> Tujuan 1:
Tolong ringkas artikel tentang advokat sebagai mediator di bawah ini dalam dua kalimat.

╭─ Kutipan Dokumen

Senin, 22 Oktober 2018

Realitas Praktik Advokat sebagai Mediator dan Prospeknya di Indonesia (I)

Realitas Praktik Advokat sebagai Mediator
 dan Prospeknya di Indonesia (I)

Oleh: Arif Rudi Setiyawan

Advokat adalah profesi yang multitasking, seorang advokat saat ini tidak hanya berfungsi sebagai pembela atau ahli hukum yang pekerjaannya mengajukan dan membela perkara di dalam atau di luar pengadilan saja, akan tetapi dapat juga bertindak sebagai mediator, baik di dalam maupun di luar pengadilan.

Disebutkan dalam Kamus Besar Bahasa Indonesia (KBBI), mediator adalah perantara (penghubung, penengah).[1] Sedangkan menurut Christopher W. Moore, mediasi adalah intervensi dalam sebuah sengketa atau negosiasi oleh pihak ketiga yang bisa diterima pihak yang bersengketa, mediator bukan bagian dari salah satu pihak, mediator bersifat netral. Pihak ketiga ini tidak mempunyai wewenang untuk mengambil keputusan. Tugasnya adalah membantu pihak-pihak yang bersengketa agar secara sukarela bersedia mencapai kesepakatan yang diterima oleh masing-masing.[2]

Bersama dengan profesi hakim, advokat seringkali diharapkan dapat mengisi fungsi sebagai mediator karena keduanya dikategorikan profil yang mampu memahami dan menerapkan hukum serta dianggap sebagai sosok yang dapat menjamin pemenuhan keadilan bagi pihak yang bersengketa. Berdasarkan undang-undang tidak hanya hakim dan advokat saja yang dapat bertindak sebagai mediator. Para ahli hukum lain yang berprofesi sebagai dosen juga dapat menjadi mediator, bahkan ahli-ahli selain hukum seperti ahli ekonomi, perbankan, pertambangan dan sebagainya juga diizinkan menjadi mediator.

Latar belakang profesi tentu memengaruhi kinerja seorang mediator dalam menengahi suatu sengketa. Keberhasilan sebuah mediasi sangat ditentukan oleh kemampuan individual mediator itu. Oleh karena itu bekal ilmu pengetahuan dan pengalaman terkait bidang objek yang dipersengketakan dapat menjadi faktor utama suksesnya proses mediasi bersama dengan keterampilan teknik mediasi itu sendiri.

╰─
╭─ Data Kerja

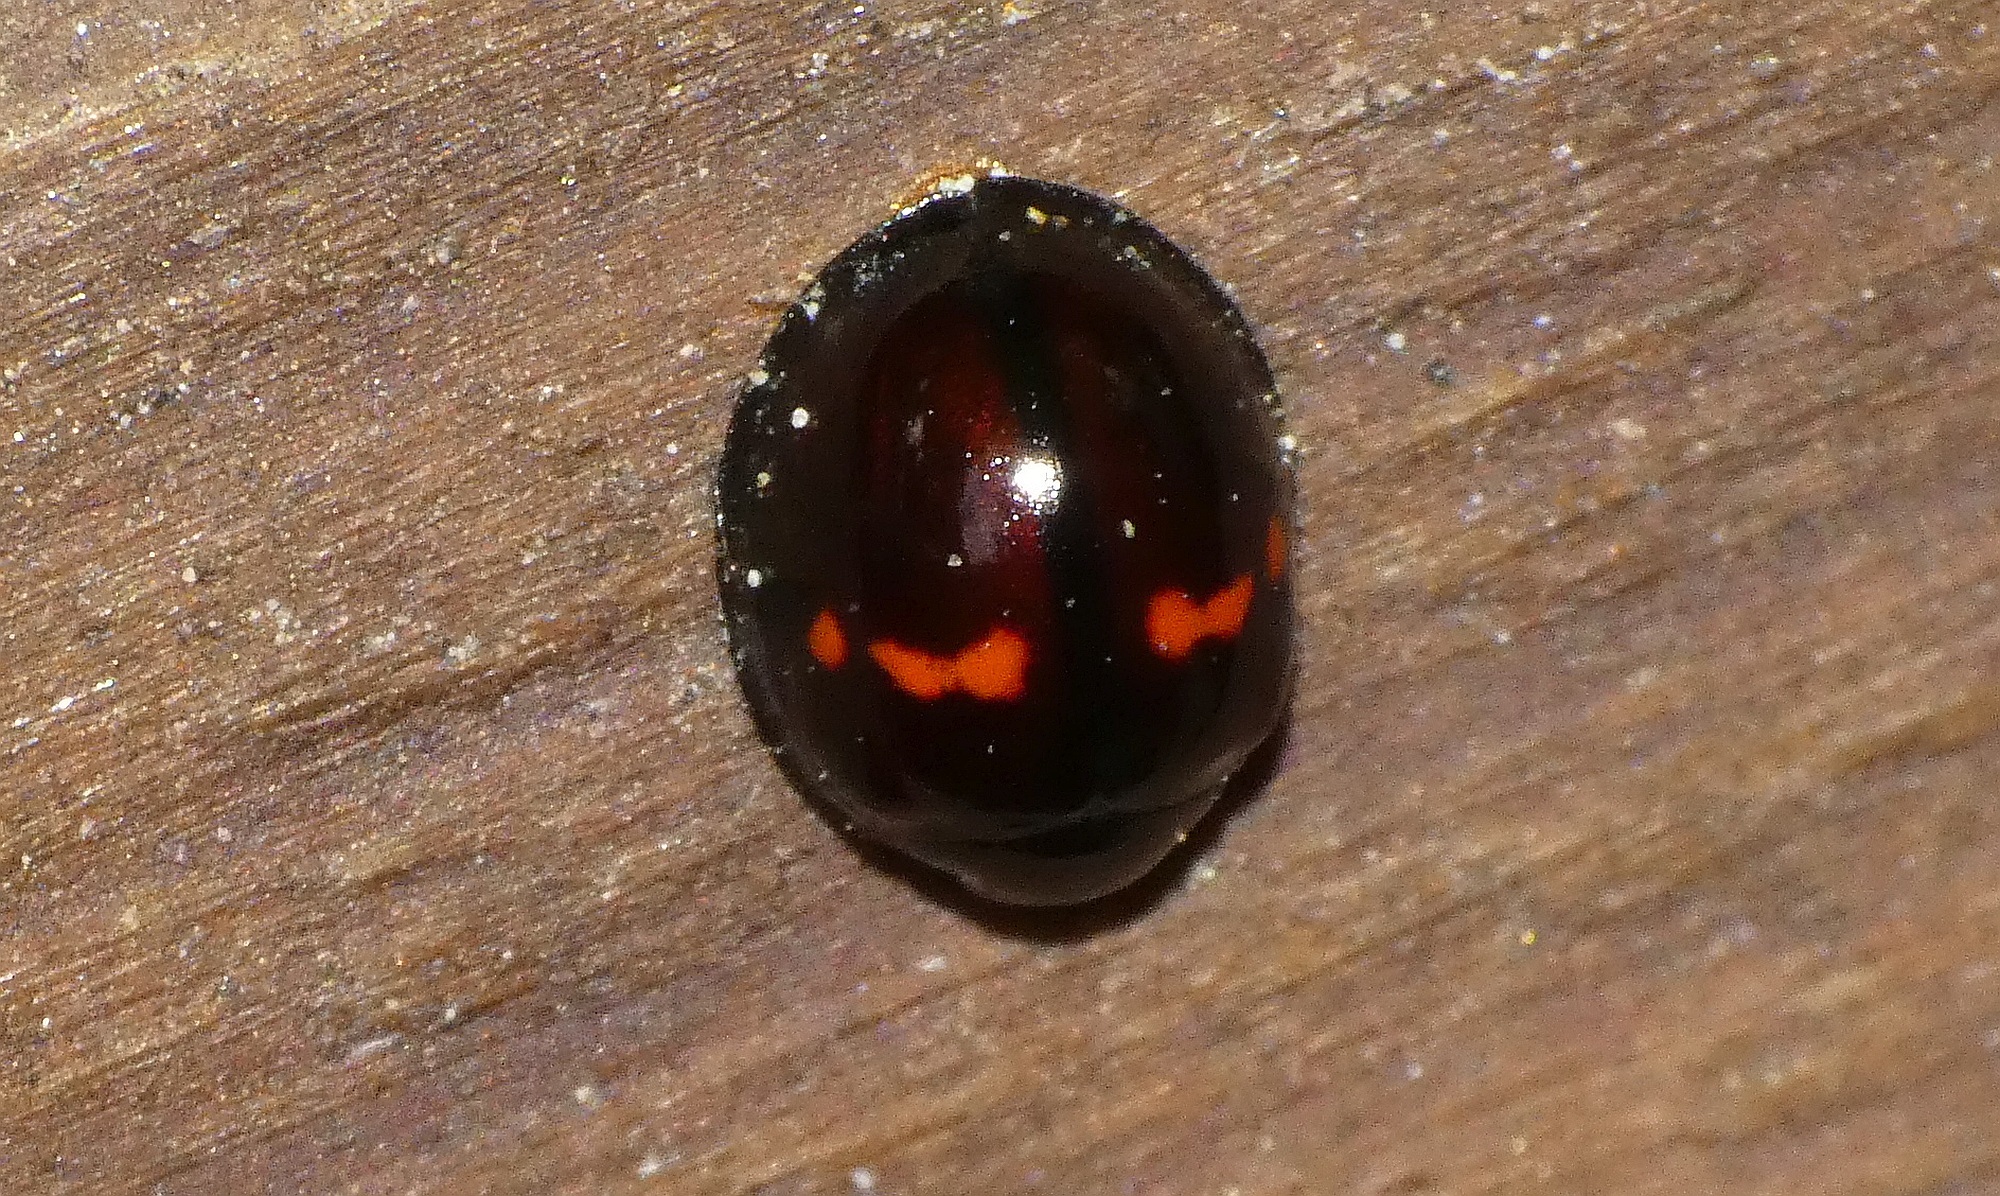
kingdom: Animalia
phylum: Arthropoda
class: Insecta
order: Coleoptera
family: Coccinellidae
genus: Chilocorus
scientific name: Chilocorus bipustulatus
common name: Heather ladybird
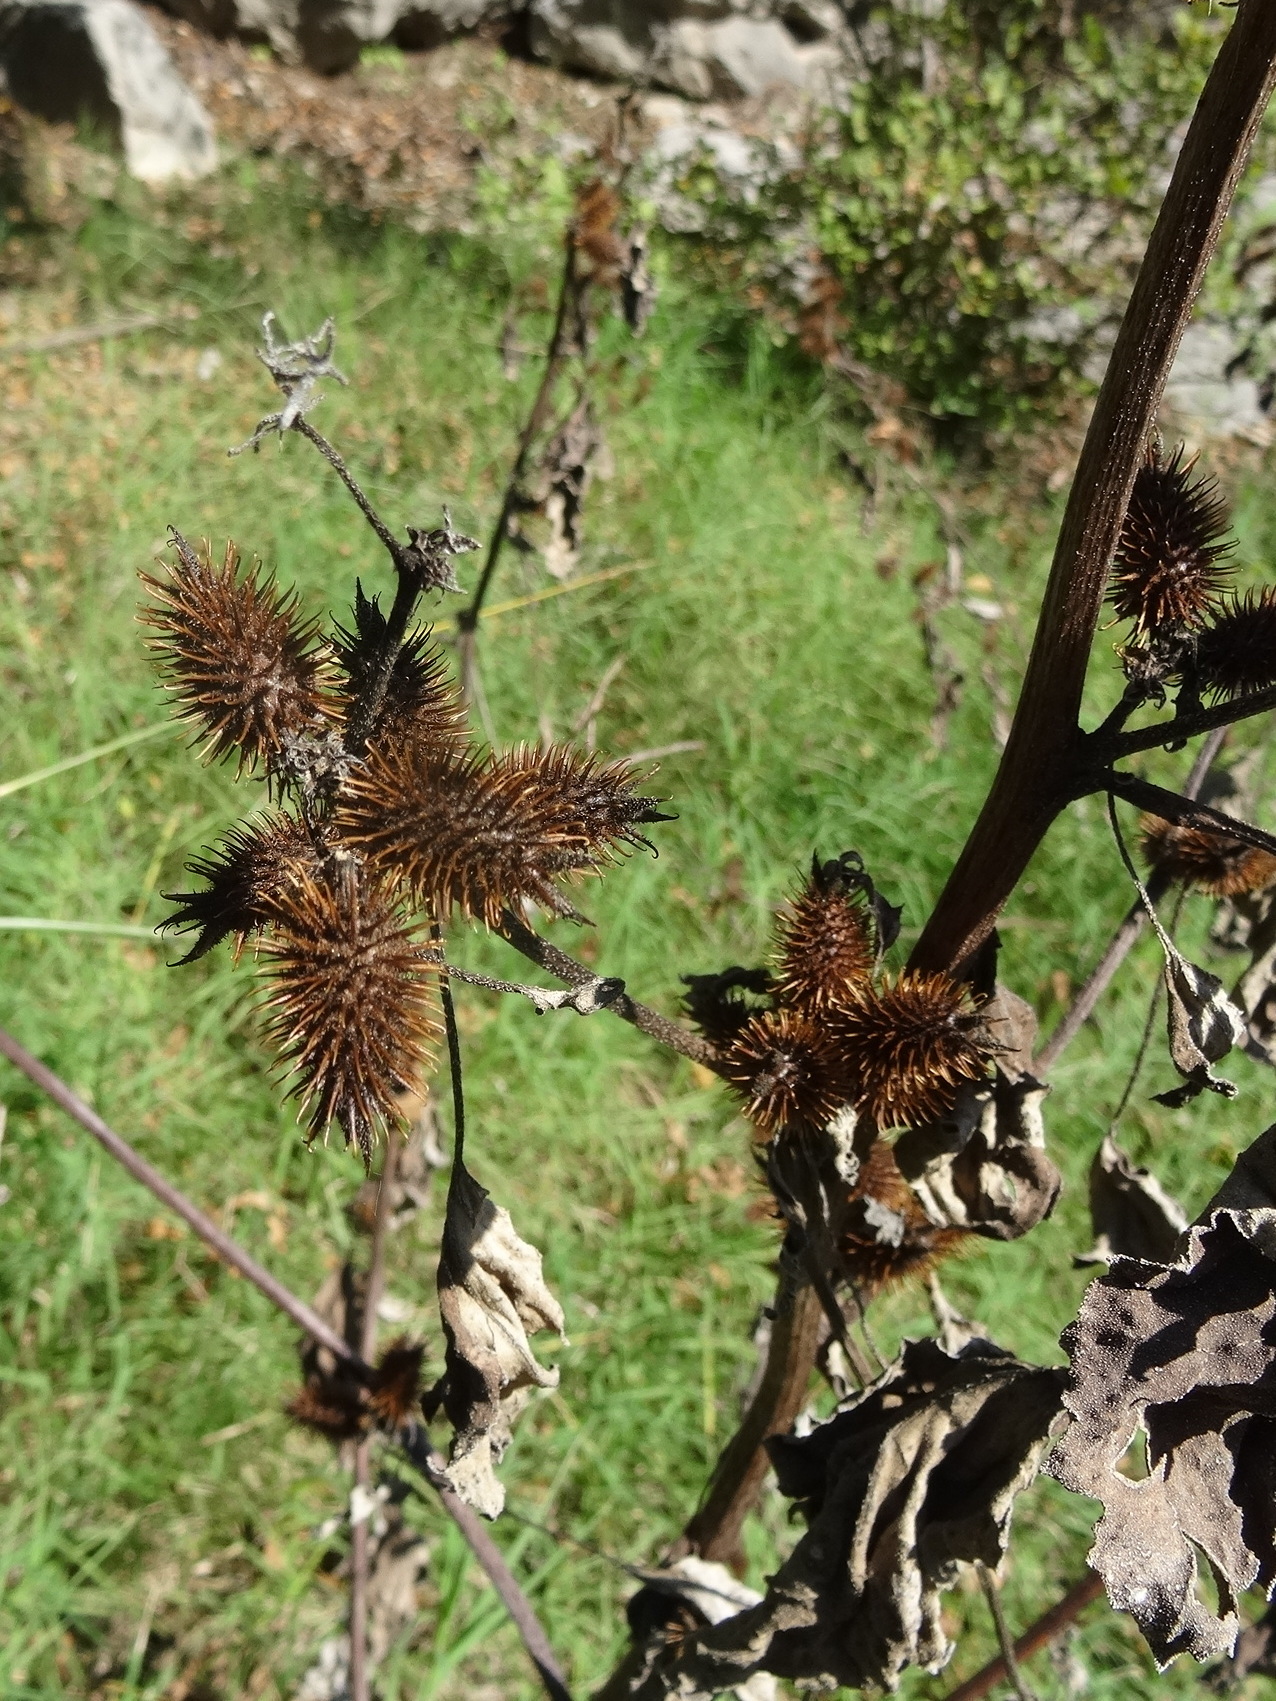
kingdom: Plantae
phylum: Tracheophyta
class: Magnoliopsida
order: Asterales
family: Asteraceae
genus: Xanthium
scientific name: Xanthium strumarium
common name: Rough cocklebur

╰─

> Tujuan 2:
Nyatakan semua baris dari kedua catatan di atas sebagai daftar JSON berisi string, satu string untuk tiap baris, tanpa baris kosong. Jangan sertakan gambar dalam jawaban.

> Pembahasan Jawaban 1:
Advokat kini tidak hanya membela perkara di dalam atau di luar pengadilan, tetapi juga dapat bertindak sebagai mediator, yaitu pihak ketiga netral tanpa wewenang mengambil keputusan yang membantu pihak-pihak yang bersengketa mencapai kesepakatan secara sukarela. Selain advokat, hakim, dosen, dan ahli di luar bidang hukum juga boleh menjadi mediator, dan keberhasilan mediasi sangat ditentukan oleh kemampuan individual mediator, termasuk ilmu, pengalaman terkait objek sengketa, dan keterampilan teknik mediasi.

> Pembahasan Jawaban 2:
[
  "kingdom: Animalia",
  "phylum: Arthropoda",
  "class: Insecta",
  "order: Coleoptera",
  "family: Coccinellidae",
  "genus: Chilocorus",
  "scientific name: Chilocorus bipustulatus",
  "common name: Heather ladybird",
  "kingdom: Plantae",
  "phylum: Tracheophyta",
  "class: Magnoliopsida",
  "order: Asterales",
  "family: Asteraceae",
  "genus: Xanthium",
  "scientific name: Xanthium strumarium",
  "common name: Rough cocklebur"
]